Normally, the = should be on the second line when breaking assignments 
(despite the counter example just below).  But in this case, it can fit 
on a single line I believe.

>    dwp_file->elf_sections =
>      OBSTACK_CALLOC (&objfile->objfile_obstack,
>  		    dwp_file->num_sections, asection *);

Thanks,

Simon
  
Terekhov, Mikhail via Gdb-patches Feb. 25, 2019, 8:17 p.m. UTC | #2
On Sat, Feb 23, 2019 at 8:01 PM Simon Marchi <simon.marchi@polymtl.ca> wrote:
>
> On 2019-02-22 19:53, Jordan Rupprecht via gdb-patches wrote:
> > When loading dwp files, we create an array of elf sections indexed by
> > the section index in the dwp file. The size of this array is
> > calculated by section_count + 1 (the +1 handling the null section).
> > However, when loading the bfd file, strtab/symtab sections are not
> > added to the list, nor do they increment section_count, so
> > section_count is actually smaller than the number of sections.
>
> Just wondering, is this the expected behavior of BFD, to not make the
> strtab section count as a section (as far as bfd_count_sections is
> concerned)?  If so, why?
I'm not very familiar with bfd, so I don't know if it's expected. It
seems that bfd->sections contains "interesting" sections (e.g.
progbits), and treats sections like strtab/symtab as a kind of
metadata section that get stored differently. The method I'm stepping
through is bfd_section_from_shdr here:
https://sourceware.org/git/gitweb.cgi?p=binutils-gdb.git;a=blob;f=bfd/elf.c;h=f16acaa08d8e24af9af069efcdcb244b2c19c734;hb=HEAD#l1994.
Running that method over a normal .dwp file, all the .debug_* methods
get added to sections, but .strtab/.symtab/.shstrtab don't.

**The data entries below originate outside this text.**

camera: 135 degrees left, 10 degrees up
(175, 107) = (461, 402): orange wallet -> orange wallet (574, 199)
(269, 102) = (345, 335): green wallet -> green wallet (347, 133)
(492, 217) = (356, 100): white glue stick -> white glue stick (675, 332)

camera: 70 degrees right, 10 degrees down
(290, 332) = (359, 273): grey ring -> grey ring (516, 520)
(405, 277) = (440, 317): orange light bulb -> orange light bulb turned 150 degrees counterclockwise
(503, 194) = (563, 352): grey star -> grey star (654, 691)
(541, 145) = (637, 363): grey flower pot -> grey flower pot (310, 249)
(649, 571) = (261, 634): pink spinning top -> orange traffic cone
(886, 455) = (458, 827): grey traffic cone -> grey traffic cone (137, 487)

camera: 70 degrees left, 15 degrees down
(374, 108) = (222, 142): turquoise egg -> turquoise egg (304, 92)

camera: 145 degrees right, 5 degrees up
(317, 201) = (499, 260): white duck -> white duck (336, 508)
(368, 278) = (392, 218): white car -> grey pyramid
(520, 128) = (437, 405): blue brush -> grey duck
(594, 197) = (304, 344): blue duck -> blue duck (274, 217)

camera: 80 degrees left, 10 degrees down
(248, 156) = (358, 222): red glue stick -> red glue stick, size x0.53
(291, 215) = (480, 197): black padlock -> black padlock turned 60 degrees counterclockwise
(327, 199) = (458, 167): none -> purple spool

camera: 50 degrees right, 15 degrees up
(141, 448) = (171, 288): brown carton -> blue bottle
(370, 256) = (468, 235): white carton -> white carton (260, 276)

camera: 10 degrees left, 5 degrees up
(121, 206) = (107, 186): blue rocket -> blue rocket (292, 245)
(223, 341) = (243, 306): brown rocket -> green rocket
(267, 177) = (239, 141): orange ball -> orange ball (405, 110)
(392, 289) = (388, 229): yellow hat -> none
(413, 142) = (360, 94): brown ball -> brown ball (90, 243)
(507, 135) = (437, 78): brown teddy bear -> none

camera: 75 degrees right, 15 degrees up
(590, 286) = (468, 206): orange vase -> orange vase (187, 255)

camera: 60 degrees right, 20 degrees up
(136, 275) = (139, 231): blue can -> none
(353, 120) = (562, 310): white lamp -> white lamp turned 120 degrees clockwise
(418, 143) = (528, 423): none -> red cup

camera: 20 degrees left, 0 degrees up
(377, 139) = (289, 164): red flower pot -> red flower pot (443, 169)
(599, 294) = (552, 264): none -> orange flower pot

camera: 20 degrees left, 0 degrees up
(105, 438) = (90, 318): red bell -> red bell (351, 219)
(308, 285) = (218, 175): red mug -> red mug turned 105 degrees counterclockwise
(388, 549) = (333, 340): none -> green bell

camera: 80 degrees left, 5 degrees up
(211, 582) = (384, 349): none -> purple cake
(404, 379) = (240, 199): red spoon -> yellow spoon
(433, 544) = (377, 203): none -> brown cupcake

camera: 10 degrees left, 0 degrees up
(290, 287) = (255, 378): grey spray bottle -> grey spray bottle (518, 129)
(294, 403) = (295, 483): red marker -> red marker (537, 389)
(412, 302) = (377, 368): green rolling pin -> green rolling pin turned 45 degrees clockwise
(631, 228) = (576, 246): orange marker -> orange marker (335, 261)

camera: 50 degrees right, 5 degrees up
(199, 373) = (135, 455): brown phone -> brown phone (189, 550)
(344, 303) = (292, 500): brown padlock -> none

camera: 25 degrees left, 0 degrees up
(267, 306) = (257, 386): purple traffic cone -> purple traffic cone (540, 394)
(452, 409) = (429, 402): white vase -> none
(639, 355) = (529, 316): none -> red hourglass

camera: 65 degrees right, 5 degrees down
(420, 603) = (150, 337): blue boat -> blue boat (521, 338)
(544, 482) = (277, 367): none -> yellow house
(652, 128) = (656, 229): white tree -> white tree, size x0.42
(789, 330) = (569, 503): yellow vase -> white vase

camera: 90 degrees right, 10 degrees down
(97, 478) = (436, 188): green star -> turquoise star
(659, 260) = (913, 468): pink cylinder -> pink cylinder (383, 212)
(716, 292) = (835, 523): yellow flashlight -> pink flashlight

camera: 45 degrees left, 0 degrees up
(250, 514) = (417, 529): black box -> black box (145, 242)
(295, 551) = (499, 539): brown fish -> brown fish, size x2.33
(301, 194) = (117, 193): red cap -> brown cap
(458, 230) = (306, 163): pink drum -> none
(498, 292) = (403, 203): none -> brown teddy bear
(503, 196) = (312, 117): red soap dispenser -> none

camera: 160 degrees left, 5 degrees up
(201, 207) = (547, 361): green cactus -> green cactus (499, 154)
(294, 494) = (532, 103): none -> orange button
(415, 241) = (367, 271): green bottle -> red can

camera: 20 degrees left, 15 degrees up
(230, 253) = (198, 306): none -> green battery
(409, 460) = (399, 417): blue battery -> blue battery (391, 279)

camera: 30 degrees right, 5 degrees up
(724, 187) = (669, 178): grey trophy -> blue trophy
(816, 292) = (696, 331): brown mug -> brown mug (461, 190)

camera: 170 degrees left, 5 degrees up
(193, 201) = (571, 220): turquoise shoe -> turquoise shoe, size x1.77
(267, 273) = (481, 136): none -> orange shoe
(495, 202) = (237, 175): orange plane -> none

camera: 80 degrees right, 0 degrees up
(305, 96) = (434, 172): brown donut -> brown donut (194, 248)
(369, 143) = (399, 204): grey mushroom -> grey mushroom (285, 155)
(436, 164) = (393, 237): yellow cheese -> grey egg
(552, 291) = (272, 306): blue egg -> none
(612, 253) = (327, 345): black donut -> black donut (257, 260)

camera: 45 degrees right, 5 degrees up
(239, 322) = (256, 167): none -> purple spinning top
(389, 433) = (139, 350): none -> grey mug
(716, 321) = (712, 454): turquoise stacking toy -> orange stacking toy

So it *seems* like that's expected behavior, but I can't say for sure
that it is.

>
> Otherwise can we just elf_numsections instead of bfd_count_sections?
> Since we index the array by ELF section index, using the number of ELF
> sections seems appropriate, it should always match.  We wouldn't need
> the +1 then.

Don't know how I didn't see that. Now I don't need
get_largest_section_index() anymore. Thanks!
All your comments are basically not relevant any more :)
  
Simon Marchi Feb. 25, 2019, 8:20 p.m. UTC | #3
On 2019-02-25 15:17, Jordan Rupprecht via gdb-patches wrote:
> Don't know how I didn't see that. Now I don't need
> get_largest_section_index() anymore. Thanks!
> All your comments are basically not relevant any more :)

Well, it's useful to learn for next time :).  Are you going to send an 
updated version?

Thanks,

Simon
  

Patch

diff --git a/gdb/ChangeLog b/gdb/ChangeLog
index 6a551dfa64..c789b34890 100644
--- a/gdb/ChangeLog
+++ b/gdb/ChangeLog
@@ -1,3 +1,9 @@ 
+2019-02-22  Jordan Rupprecht  <rupprecht@google.com>
+
+	* dwarf2read.c (get_largest_section_index): new function
+	(open_and_init_dwp_file): Call get_largest_section_index to
+	calculate dwp_file->num_sections.
+
 2019-02-22  Simon Marchi  <simon.marchi@polymtl.ca>
 
 	* MAINTAINERS: Update my email address.
diff --git a/gdb/dwarf2read.c b/gdb/dwarf2read.c
index 98f46e0416..07a9d4ea5d 100644
--- a/gdb/dwarf2read.c
+++ b/gdb/dwarf2read.c
@@ -13182,6 +13182,18 @@  open_dwp_file (struct dwarf2_per_objfile *dwarf2_per_objfile,
   return NULL;
 }
 
+/* Return the largest section index */
+static int
+get_largest_section_index(bfd *bfd)
+{
+  int max_sec_idx = 0;
+  asection *sectp;
+  for (sectp = bfd->sections; sectp != NULL; sectp = sectp->next)
+    max_sec_idx = std::max (max_sec_idx, elf_section_data (sectp)->this_idx);
+
+  return max_sec_idx;
+}
+
 /* Initialize the use of the DWP file for the current objfile.
    By convention the name of the DWP file is ${objfile}.dwp.
    The result is NULL if it can't be found.  */
@@ -13230,8 +13242,9 @@  open_and_init_dwp_file (struct dwarf2_per_objfile *dwarf2_per_objfile)
   std::unique_ptr<struct dwp_file> dwp_file
     (new struct dwp_file (name, std::move (dbfd)));
 
-  /* +1: section 0 is unused */
-  dwp_file->num_sections = bfd_count_sections (dwp_file->dbfd) + 1;
+  /* +1: so that dwp_file->elf_sections[max_idx] is valid */
+  dwp_file->num_sections =
+    get_largest_section_index (dwp_file->dbfd.get()) + 1;
   dwp_file->elf_sections =
     OBSTACK_CALLOC (&objfile->objfile_obstack,
 		    dwp_file->num_sections, asection *);